The technology behind VoIP is fairly simple. With VoIP we use packet-switched data encapsulation (SDE) versus time division multiplex (TDM). This circuit switched telephony has been used since the dawn of time, or at least since the old fashion switch board operators like you might see in an old black and white ''I Love Lucy'' or ''Honeymooners'' episode where they would connect one caller to another by manually plugging the line into a huge wall of sockets.
It will be quite some time before we completely do away with that type of POTS (Plain Old Telephone Service (POTS), Key Telephone System (KTS) and Private Branch Exchange (PBX) switching, all of which have the ability to squeeze multiple phone calls onto a single copper line. For this reason, most businesses will look to integrating VoIP into their existing systems versus totally replacing them. So it becomes important to understand the limitations of traditional telephony and to know where advancements in VoIP technology can make up for the shortfall.

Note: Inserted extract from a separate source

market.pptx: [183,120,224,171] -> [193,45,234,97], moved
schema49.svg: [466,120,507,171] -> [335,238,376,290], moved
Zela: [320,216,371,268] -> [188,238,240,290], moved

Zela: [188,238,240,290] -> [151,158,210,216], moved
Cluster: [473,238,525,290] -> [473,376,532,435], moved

As long as you understand the fundamentals and you have an existing LAN, then you can start experimenting with this technology right away and for little cost since VoIP is simply layered over TCP/IP, so any hub-based or even wireless Ethernet LAN will do to start testing. You will soon learn that speed is the name of the VoIP game so the faster the network, the better the quality of the connection.
VoIP Pros and Cons
When comparing VoIP to standard PBX type phone systems, you soon begin to see some of VoIPs disadvantages.

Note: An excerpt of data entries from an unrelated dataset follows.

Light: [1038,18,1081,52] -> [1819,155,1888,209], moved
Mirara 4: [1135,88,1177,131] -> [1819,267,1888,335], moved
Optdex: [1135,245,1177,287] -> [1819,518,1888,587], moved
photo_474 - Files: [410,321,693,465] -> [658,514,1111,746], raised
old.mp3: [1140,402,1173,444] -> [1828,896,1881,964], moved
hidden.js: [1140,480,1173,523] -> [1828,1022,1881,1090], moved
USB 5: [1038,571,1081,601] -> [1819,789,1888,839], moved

For starters, when dealing with VoIP in high utilization scenarios, quality of service (QOS) assurances become difficult to deliver, versus dealing with an old fashion PBX system. Quite often, the same scalability characteristics companies find attractive can ultimately be the reason their implementation of the technology initially fails.

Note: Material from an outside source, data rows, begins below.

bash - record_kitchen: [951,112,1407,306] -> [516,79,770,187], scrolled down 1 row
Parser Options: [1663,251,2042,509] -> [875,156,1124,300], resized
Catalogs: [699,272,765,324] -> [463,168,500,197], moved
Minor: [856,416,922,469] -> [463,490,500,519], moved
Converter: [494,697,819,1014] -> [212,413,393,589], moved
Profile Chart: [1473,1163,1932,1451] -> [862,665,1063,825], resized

High-end VoIP networks such as those in large calling centers or a corporate headquarters with thousands of users, can become so complex that QOS level guarantees become harder to assure versus the traditional circuit switched voice network that has clear and concise capacity restrictions that built into the system and around which quality of service levels can easily be guaranteed and benchmarked.
VoIP does make physical provisioning and installation much easier versus a PBX installation, which requires a network of electrical wires, loops and switches in order to function. A VoIP installation, on the other hand, will use your existing IP network so the logistics of building your VoIP network are largely simplified since the required physical elements are already in place.
The key advantage to standardizing your IP-based network for data, applications, and now VoIP, is that your administrators will have only one network to maintain. This means supporting only a single network cabling system, rather than separate systems, one for voice and one for data. And if you choose to move to WiFi Ethernet then you dont even need most of the cabling. We can compare this scenario to the old school PBX administrators that will still be required to maintain a separate local area cabling network for just the PBX system.